Achtung! Cthulhu: The Malevolent Grove
Oprócz płatnych podręczników, czy to drukowanych, czy dostępnych jedynie w wersji elektronicznej, co jakiś czas dostajemy też darmowe materiały – jednym był systemowy quickstart, innym – mini-bestiariusz Halloween Horrors. Do tej ostatniej pozycji nawiązuje też wydany w grudniu 2022 roku dodatek The Malevolent Grove. Zgodnie z opisem, jest to lokacja przynosząca potencjalny poboczny wątek łatwy do włączenia do kampanii lub dający się wykorzystać jako podstawa niezależnej, autonomicznej przygody. Koncept ciekawy i zasługujący na uwagę, jednak jako że oficjalne systemowe przygody sygnowane logo Achtung! Cthulhu prezentowały dość zróżnicowany poziom, postanowiłem przekonać się, jak tym razem autorzy z wydawnictwa Modiphius wywiązali się ze swego zadania.

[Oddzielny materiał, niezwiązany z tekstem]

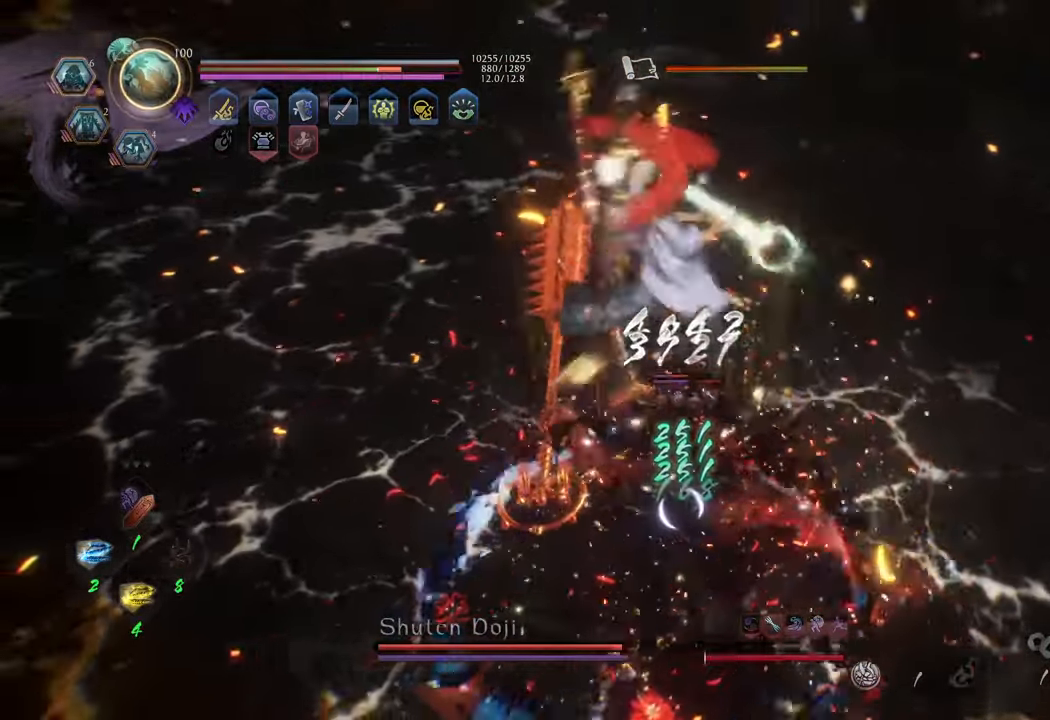
{"buttons": ["Y", "L1"], "left_stick": "center", "right_stick": "center", "events": []}
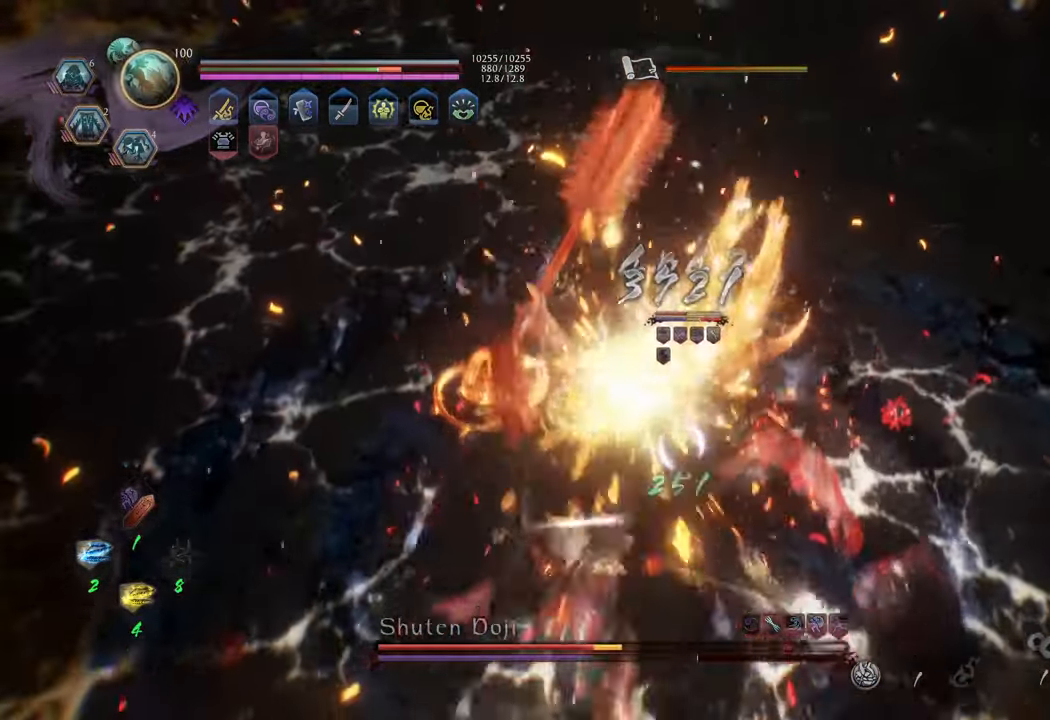
{"buttons": ["Y", "L1"], "left_stick": "center", "right_stick": "center", "events": []}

Jeśli chodzi o jakość wydania, suplement zasługuje na wysokie noty – plik wczytuje się płynnie, treść ma przejrzysty układ i pozbawiona jest zauważalnych błędów. Jedynym, do czego można mieć zastrzeżenia, jest oprawa graficzna – dostajemy raptem jedną mapkę, kilka planów budynków i... żadnych ilustracji. Równocześnie od darmowej przygody trudno wymagać bogatej szaty graficznej i mnogości ilustracji, a dotychczas wydawane elektroniczne podręczniki z linii tego systemu zdążyły już nas przyzwyczaić do skromnej oprawy.
Broszura zawiera opis lokacji składającej się z kilku połączonych ze sobą miejsc skrywających zagadki, których rozwiązanie odsłoni postaciom dostęp do kolejnego – serca całej przygody, dzięki któremu bohaterowie będą mogli podróżować przez czas i przestrzeń. Suplement został podzielony została na dwie części – pierwsza z nich opisuje miejsca dostępne postaciom od początku, a druga – finalną lokację i nagrodę, jaka potencjalnie może przypaść w udziale bohaterom. Nie jest to do końca scenariusz w tradycyjnym rozumieniu tego słowa, a bardziej przedstawienie lokacji, bardzo skromnie prezentuje się fabularne tło – autor wyraźnie podkreśla, że łatwo można włączyć ten zestaw "miejscówek" do własnej kampanii i wykorzystać własne szwarccharaktery jako przeciwników postaci graczy, ale dostajemy też opcję użycia któregoś z łotrów opisanych we wspomnianym zbiorze Halloween Horrors – to coś, co na pewno warto pochwalić, a Mistrzowie Gry pragnący wykorzystać ten suplement bez wątpienia mogą rozważyć użycie dwóch darmowych dodatków w tandemie, a nawet jeśli The Malevolent Grove miałoby zostać wplecione w jakąś samorobną kampanię, to także poza przybliżonymi tu lokacjami można wykorzystać któregoś z zawartych w tym zestawie potwornych wrogów.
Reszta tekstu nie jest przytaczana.